— start RECORDS TO USE —

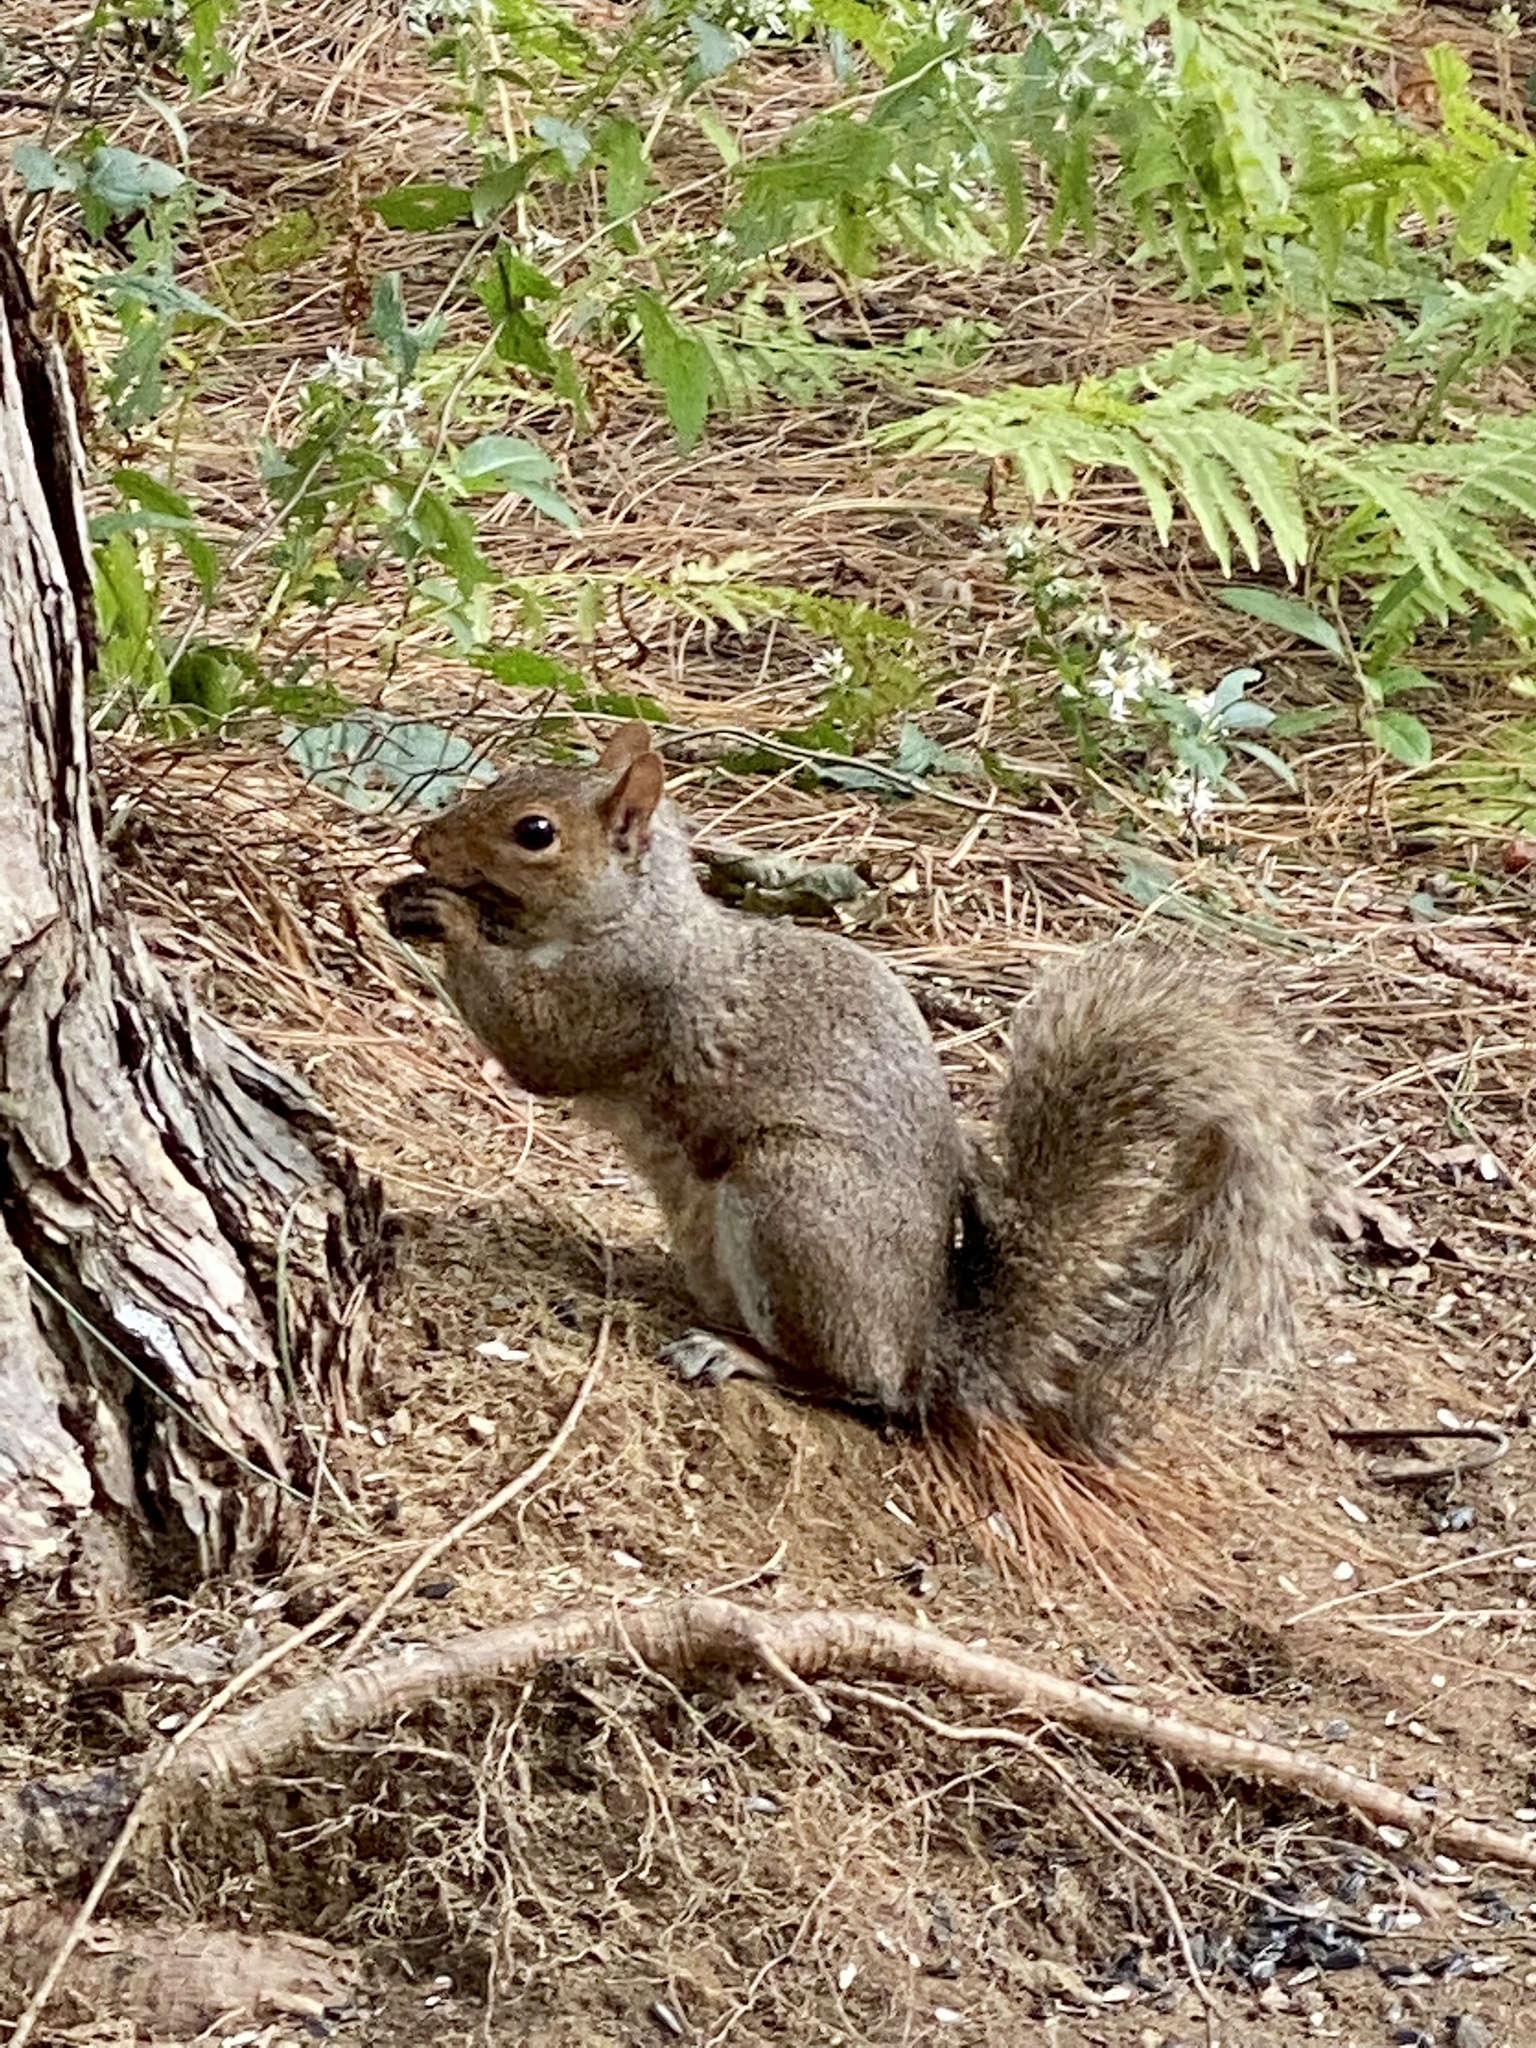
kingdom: Animalia
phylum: Chordata
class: Mammalia
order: Rodentia
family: Sciuridae
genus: Sciurus
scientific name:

— end RECORDS TO USE —

### TASK TO CARRY OUT
Write out every line of the records above word for word, leaving out the pictures.

### RESPONSE
kingdom: Animalia
phylum: Chordata
class: Mammalia
order: Rodentia
family: Sciuridae
genus: Sciurus
scientific name:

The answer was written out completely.